Jadi, masa pembentukan watak dan tujuan hidup telah ditempa sebelum usia 24 tahun.
Bung Karno dari ibu-bapaknya, dari para keluarganya yang akrab di dalam lingkungan rumah tangganya, menerima semangat religi, semangat kebatinan, rasa kesatuan dengan alam, cinta kasih kepada semua makhluk, terutama kepada yang menderita, aspirasi untuk menjadi satria yang membela keadilan. Aspirasi ini kemudian diperkuat oleh HOS Tjokroaminoto dan Dokter Cipto Mangunkusumo.
Bung Karno melihat dan mengalami masyarakat yang penuh pertentangan antara yang menjajah dan yang dijajah.
Melihat dan mendengar semangat zaman di dalam keyakinan para manusia dan di dalam organisasi-organisasi yang mewujudkan dirinya dengan tiga aspek. tiga wajah, trimurti : nasionalisme, Islam, dan sosialisme.
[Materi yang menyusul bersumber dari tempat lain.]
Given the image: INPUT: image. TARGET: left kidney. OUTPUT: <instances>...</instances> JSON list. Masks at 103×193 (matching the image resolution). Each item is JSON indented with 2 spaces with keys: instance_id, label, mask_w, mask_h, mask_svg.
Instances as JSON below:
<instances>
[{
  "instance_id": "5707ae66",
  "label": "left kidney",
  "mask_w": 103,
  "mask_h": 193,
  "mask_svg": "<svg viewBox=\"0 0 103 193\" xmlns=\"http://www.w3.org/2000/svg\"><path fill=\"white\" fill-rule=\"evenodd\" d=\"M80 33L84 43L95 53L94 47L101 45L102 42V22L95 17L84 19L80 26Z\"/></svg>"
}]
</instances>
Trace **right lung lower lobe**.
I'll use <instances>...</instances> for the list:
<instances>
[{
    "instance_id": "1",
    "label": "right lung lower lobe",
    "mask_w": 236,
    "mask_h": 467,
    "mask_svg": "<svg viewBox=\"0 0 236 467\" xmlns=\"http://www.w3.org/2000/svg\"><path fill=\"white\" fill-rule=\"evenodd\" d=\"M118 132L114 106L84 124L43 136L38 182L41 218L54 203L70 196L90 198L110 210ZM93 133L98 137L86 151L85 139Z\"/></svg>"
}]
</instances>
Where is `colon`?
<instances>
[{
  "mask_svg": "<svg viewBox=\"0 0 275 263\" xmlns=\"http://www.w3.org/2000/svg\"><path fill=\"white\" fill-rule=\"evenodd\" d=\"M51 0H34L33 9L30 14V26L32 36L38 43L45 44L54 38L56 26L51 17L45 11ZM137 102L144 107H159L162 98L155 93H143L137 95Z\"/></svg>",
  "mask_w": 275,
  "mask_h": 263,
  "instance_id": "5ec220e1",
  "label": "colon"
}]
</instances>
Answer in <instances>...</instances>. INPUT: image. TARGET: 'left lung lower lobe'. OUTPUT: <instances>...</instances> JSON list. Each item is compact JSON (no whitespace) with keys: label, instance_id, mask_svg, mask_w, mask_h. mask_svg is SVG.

Semua itu merupakan akar bagi keyakinan hidupnya, keyakinan politiknya, keyakinan sosialnya, yang dimanifestasikan dengan suara dan tulisan, dengan cita-cita dan perbuatan. Bung Karno tahu, sumber penindasan dan kemelaratan umat manusia disebabkan tingkah laku kapitalisme dan imperialisme karena merekalah yang menikmati semua privilese atau hak istimewa. Karena itulah pandangan politiknya dapat dirumuskan dengan kalimat “dengan semangat dan jiwa persatuan, kita harus merobohkan hak istimewa untuk membangun kesatuan/kesamaan hak di Indonesia dan dunia”.
Bung Karno berusaha memanifestasikan rasa kesatuan itu, terutama sekali yang menjadi motor penggeraknya di segala aktivitas di lapangan politik nasional dan internasional. Rasa kesatuan dan kesamaan hak hanya bisa dibangun bila masyarakatnya di susun di atas dasar sosialisme Indonesia atau sosialisme Pancasila, yang akan membawa keadilan dan kemakmuran bagi setiap individu.
Sebagai warga dunia, Bung Karno pun menganjurkan supaya dunia ini ditumbuhi dengan rasa kesamaan dan kesatuan, yang merupakan puncak cita-citanya. Maka, diorganisasilah persatuan negara-negara yang anti-imperialisme, supaya bersatu dan bekerja sama untuk menumbun lautan imperialisme. Sebagai orang yang bangga menjadi bangsa dan punya negara Indonesia, Bung Karno menginginkan Indonesialah pelopor dan penganjur dalam perjuangan itu.